APPLY WHAT YOU READ:
1. In the excerpt about finding shortest paths between Juliet and other speakers, what do the edges of the graph represent?
2. Extend the Juliet shortest-path discussion, picking up right after its final line.

──────── EXCERPT PROVIDED ────────

I must find shortest paths between Juliet and others speakers. Nodes in graph should be speakers, edges - speech in which two speakers appear together. For example: if Juliet talk with X, distance will be 1. But if Juliet talk with X (but not with Y) and X talk with Y, distance is 2.

The result should looks like that (it's only example):

<speaker name="Romeo"><distance>1</distance></speaker>
<speaker name="Tybalt"><distance>3</distance></speaker>
<speaker name="Benvolio"><distance>2</distance></speaker>
...

I prepare same code, but i don't have idea on BFS:

declare function local:BFS($queue,$speakers,$visited,$step)
{
  let $u :=
    for $i in $queue
        for $w in local:neighbour($i)
          (..)

  return ($u)
};

declare function local:neighbour($person as xs:string)
{
let $file := "r_and_j.xml"

let $speakers :=
  distinct-values(doc($file)/PLAY/ACT/SCENE/SPEECH/SPEAKER)

let $sp-query := 

              for $y in $speakers

                where not($person=$y)
                return if(doc($file)/PLAY/ACT/SCENE[SPEECH[SPEAKER=$person] and SPEECH[SPEAKER=$y]])
                       then
                       $y
                       else ()


return $sp-query
};

Function 'neighbour' return nodes from neighbourhood (speakers who talk with person which is get from parametr).

2 Answers2

1

There was a very similar question one month ago. Please read through the answer to understand why your nested for loops will not work the way you think they will.

For your specific task it would be more fitting to view each "round" of the BFS algorithm (processing of all nodes found after a specific number of steps) instead of using a simple queue. I would also extract the neighbors once in the beginning and store them in a more easily accessible form. Then the algorithm could look like this:

declare function local:round($n, $last-round, $out) {
  if(empty($last-round)) then (
    (: last round found no new persons, we are finished :)

──────── ENTRIES PROVIDED ────────

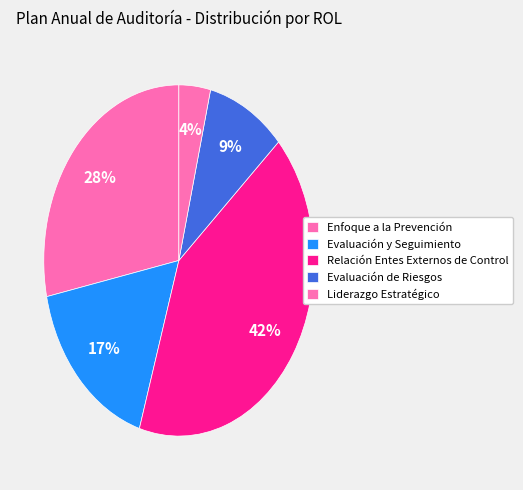

To the nearest percent, what portion does Evaluación y Seguimiento represent?

17%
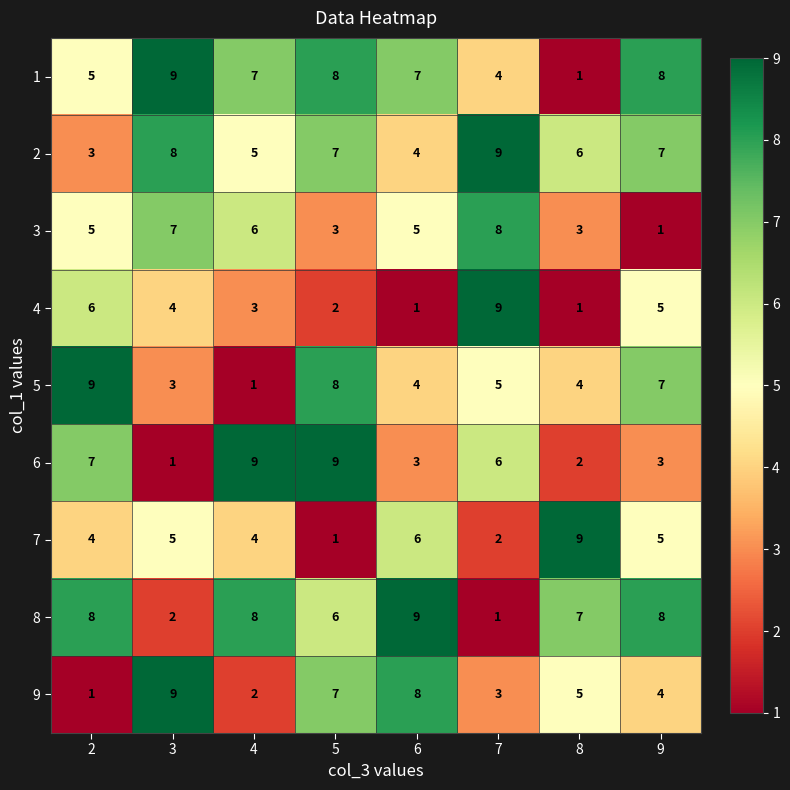

Is it true that 4 equals 4 at 3?

True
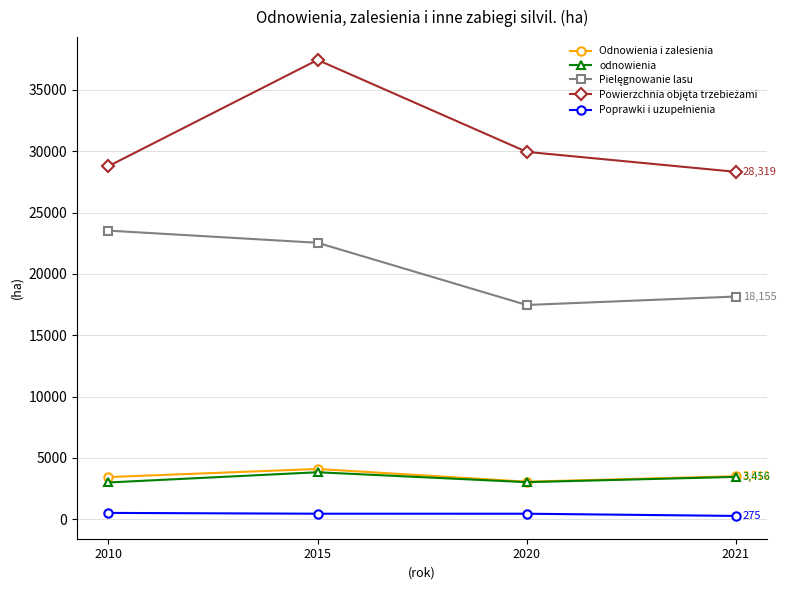

What is the difference between the highest and lowest values at 2020?

29492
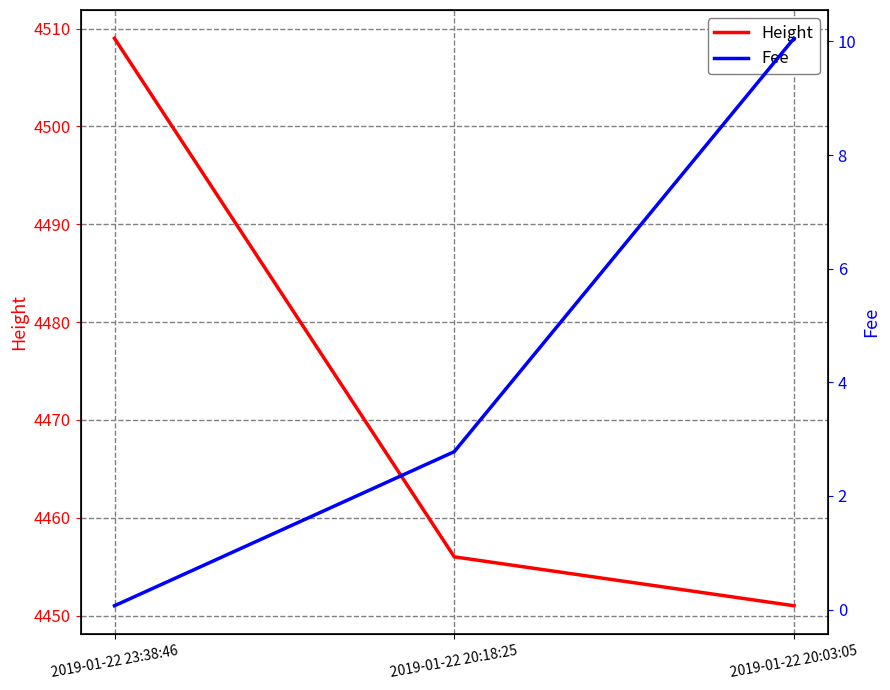

Read the Height value at 2019-01-22 20:18:25.

4456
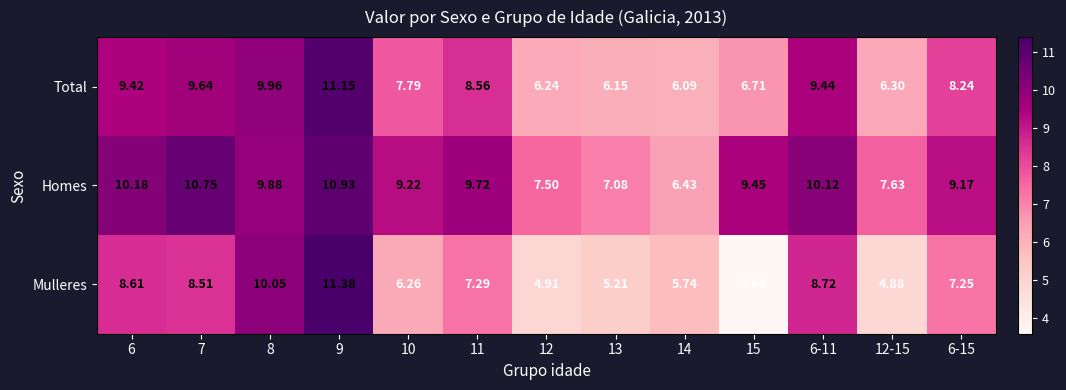

What is the maximum value shown in the chart?

11.4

────────

RESPONSES PER TASK:
1. A speech in which two speakers appear together.

2.
    $out
  ) else (
    let $current-round :=
      (: iterate over all persons found in the last round :)
      fold-left($last-round, (), function($current, $speaker) {
        (: iterate over their neighbors :)
        fold-left(
          (: ignore persons found in previous rounds :)
          $persons[@name=$speaker/@name]/neighbor/@name[not(. = $out/@name)],
          $current,
          function($current2, $neighbor) {
            if($current2/speaker[@name = $neighbor]) then (
              (: person was already found this round, ignore :)
              $current2
            ) else (
              (: append newly found person to this round's output :)
              $current2,
              <speaker name="{$neighbor}"><distance>{$n}</distance></speaker>
            )
          })
      })
    return local:round($n + 1, $current-round, ($out, $last-round))
  )
};

The whole query can be seen here. It requires XQuery 3.0 and was tested with the newest version of BaseX.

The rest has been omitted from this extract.